Over the last few months, I’ve used multiple times a pattern to collect data and store it, without infrastructure. It comes handy when you need to build a dataset by running a script on a regular basis and saving things to a file. Often, I need to scrape data from a 3rd-party website (webpage, API etc.) on a regular basis (up to multiple times per hour) and store the resulting data over time in a tabular file.
If you’ve already infrastructure in place, typically a workflow management platform like Apache Airflow, I recommend using it instead. But if your need is relatively simple and isolated, you should consider this approach.
My pattern is to leverage Git and a continuous integration platform. The cloud version of this pattern is to use GitHub and GitHub Actions. The Git repository will hold your script to fetch and store the data, and you’ll also version your tabular file (fancy name for a CSV) in it. You’ll then schedule jobs on your favourite continuous integration platform to run this script, which will take care of computing data and storing it. After this, all you need to do is to
git commit and
git push to version your data over time in the Git repository.
From here, you have:
- your code to compute data and store it;
- a continuous integration configuration file to run your code on a regular basis;
- a log of your continuous integration runs;
- a trail of tabular files, with the latest version always up to date on your
If you’re using GitHub and are okay about exposing your code and data, you can have all this for free! You’ve got access to compute and storage without thinking about infrastructure. If you don’t want to expose your code or your data, you can run this on a private repository or your own infrastructure.

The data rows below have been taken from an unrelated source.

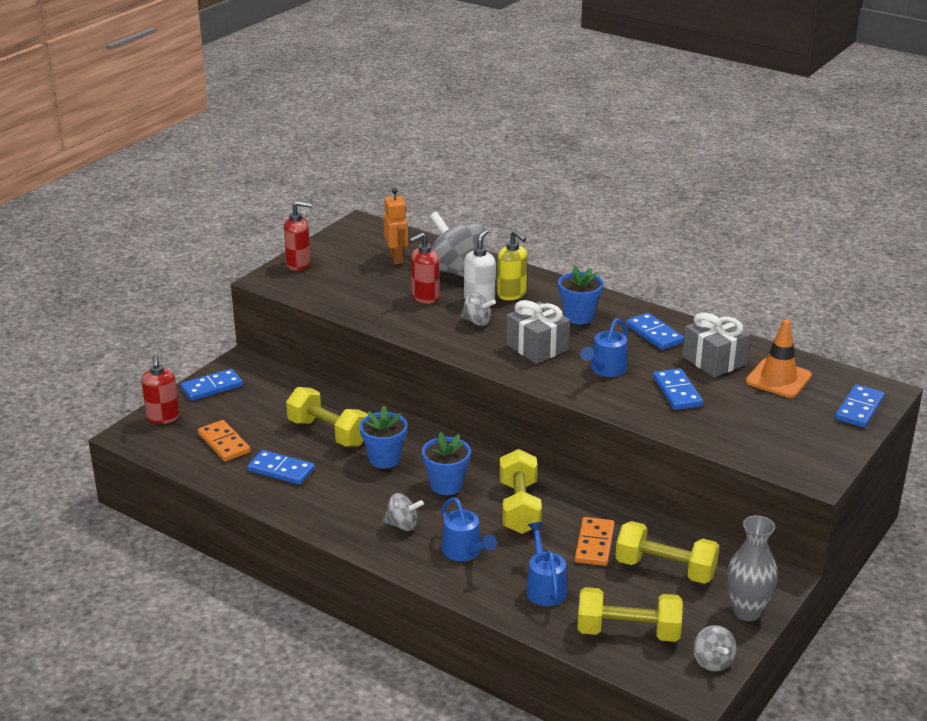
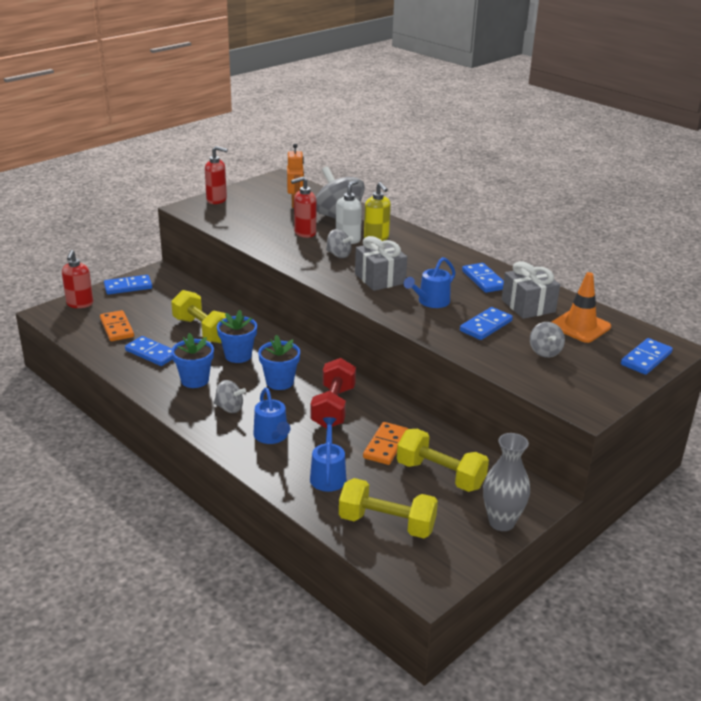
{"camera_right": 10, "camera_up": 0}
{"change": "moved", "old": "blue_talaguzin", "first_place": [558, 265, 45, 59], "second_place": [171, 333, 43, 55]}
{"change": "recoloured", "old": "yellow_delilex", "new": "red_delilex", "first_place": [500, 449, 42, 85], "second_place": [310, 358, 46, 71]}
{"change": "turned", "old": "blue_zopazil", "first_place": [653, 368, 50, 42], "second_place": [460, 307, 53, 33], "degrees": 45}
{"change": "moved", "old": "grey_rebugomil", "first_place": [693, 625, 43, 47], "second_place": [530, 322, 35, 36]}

Now that you have your data in a Git repository, nothing prevents you from publishing it over HTTPS or building a simple read-only API based on your files. The most simple way to do this is to leverage GitHub Pages or you can use Netlify to serve a more advanced JSON API as I’ve written before.
If you’re interested in this pattern and want to look at how to get this running, I’ve made recently a repository doing exactly this. A Python script fetches data from a JSON endpoint and appends the data in a CSV file. What’s valuable is the resulting time series, if you run it often and for multiple weeks. Take a look at the repository, especially the GitHub Actions workflow and the Python script.
PS: Git may need be your best choice when storing large data files. In that case, take a look at DVC – Data Version Control.